Summary of Popularity

pandary(spotify$popularity)
Min. 1st Qu. Median Mean 3rd Qu. Max.
0 60 64.5 64.36 70 100

Fav Stats of Popularity based on Year

pander(favstats(popularity ~ year, data = spotify)[,-10])
year min Q1 median Q3 max mean sd n
2015 48 54 59 64 91 59.55 6.636 1931
2016 50 57 61 65 92 61.37 6.329 1969
2017 54 60 64 68 87 64.86 6.059 2000
2018 56 62 66 71 92 67.28 6.177 2000
2019 58 65 68 74 95 69.66 6.538 2000
2020 0 63 68 73 100 63.11 21.28 1756



Linear Regression

simple <- function(x){
  
  # Preform Regression
  
  mylm <- lm(popularity ~ x, data = spotify)
  
  # Diagnostic
  
  par(mfrow=c(1,3))
  plot(mylm, which=1:2)
  plot(mylm$residuals)
  
  # Create Plot
  
  myplot <- ggplot(spotify, aes(y = popularity, x = x)) +
    geom_point(color = "red") +
    geom_smooth(method = "lm", se=FALSE, color = "black") +
    theme_bw()
  
  # Create List and Return List
  
  mylist <- list("lm" = mylm, "plot" = myplot)
  return(mylist)
}

Danceability

lm_danceability <- simple(spotify$danceability)

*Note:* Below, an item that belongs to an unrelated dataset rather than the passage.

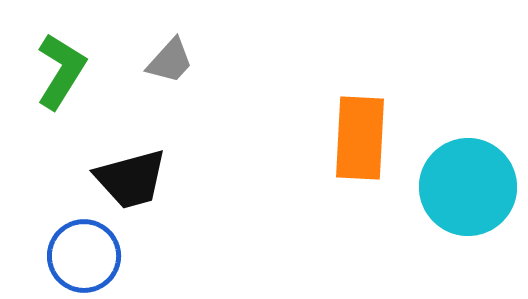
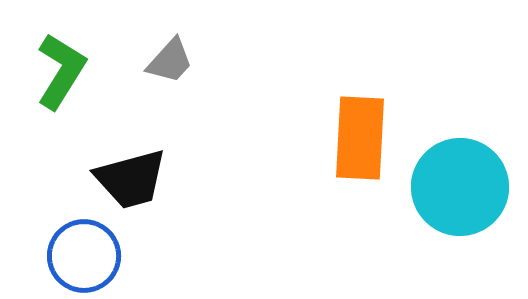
cyan circle: moved 8 px left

pandary(lm_danceability$lm)
  Estimate Std. Error t value Pr(>|t|)
(Intercept) 60.19 0.367 164 0
x 6.623 0.5609 11.81 5.413e-32
Fitting linear model: popularity ~ x
Observations Residual Std. Error \(R^2\) Adjusted \(R^2\)
11656 10.63 0.01182 0.01174
lm_danceability$plot




Duration

lm_duration <- simple(spotify$duration_ms)

pandary(lm_duration$lm)
  Estimate Std. Error t value Pr(>|t|)
(Intercept) 68.67 0.3878 177.1 0
x -2.066e-05 1.8e-06 -11.47 2.612e-30
Fitting linear model: popularity ~ x
Observations Residual Std. Error \(R^2\) Adjusted \(R^2\)
11656 10.63 0.01117 0.01108
lm_duration$plot




Energy

lm_energy <- simple(spotify$energy)

pandary(lm_energy$lm)
  Estimate Std. Error t value Pr(>|t|)
(Intercept) 65.31 0.2979 219.2 0
x -1.572 0.4693 -3.35 0.0008116
Fitting linear model: popularity ~ x
Observations Residual Std. Error \(R^2\) Adjusted \(R^2\)
11656 10.69 0.0009619 0.0008761
lm_energy$plot




Liveness

lm_liveness <- simple(spotify$liveness)

pandary(lm_liveness$lm)
  Estimate Std. Error t value Pr(>|t|)
(Intercept) 64.82 0.1591 407.3 0
x -2.534 0.6936 -3.653 0.0002599
Fitting linear model: popularity ~ x
Observations Residual Std. Error \(R^2\) Adjusted \(R^2\)
11656 10.69 0.001144 0.001058
lm_liveness$plot




Loudness

lm_loudness <- simple(spotify$loudness)

pandary(lm_loudness$lm)
  Estimate Std. Error t value Pr(>|t|)
(Intercept) 64.71 0.1794 360.6 0
x 0.04487 0.01949 2.302 0.02133
Fitting linear model: popularity ~ x
Observations Residual Std. Error \(R^2\) Adjusted \(R^2\)
11656 10.69 0.0004547 0.0003689
lm_loudness$plot




Tempo

lm_tempo <- simple(spotify$tempo)

pandary(lm_tempo$lm)
  Estimate Std. Error t value Pr(>|t|)
(Intercept) 64.36 0.3916 164.3 0
x -1.17e-06 0.003169 -0.0003692 0.9997
Fitting linear model: popularity ~ x
Observations Residual Std. Error \(R^2\) Adjusted \(R^2\)
11656 10.69 1.17e-11 -8.581e-05
lm_tempo$plot




Year

lm_year <- simple(spotify$year)

pandary(lm_year$lm)
  Estimate Std. Error t value Pr(>|t|)
(Intercept) -2683 116.1 -23.11 1.31e-115
x 1.362 0.05753 23.67 5.323e-121
Fitting linear model: popularity ~ x
Observations Residual Std. Error \(R^2\) Adjusted \(R^2\)
11656 10.44 0.04586 0.04578
lm_year$plot




Interpretation

First I would like to mention that as years go on new songs increase in popularity, which is good for you. Next lets see what each regression tells us.

  • Danceability - Increasing popularity with increasing Danceability - Slope = 6.623
  • Duration - Decreasing popularity with increasing duration - Slope = -2.066e-05
  • Energy - Decreasing popularity with increasing energy - Slope = -1.572
  • Liveness - Decreasing popularity with increasing liveness - Slope = -2.534
  • Loudness - Increasing popularity with increasing loudness - Slope = 0.04487
  • Tempo - Decreasing popularity with increasing tempo - Slope = -1.17e-06
  • Year - Increasing popularity with increasing year - Slope = 1.362

So basically we it is danceable and loud then it would have a high popularity.

Freddy your music fits both being danceable and loud so so as lonas it’s not super long that your music would be popular.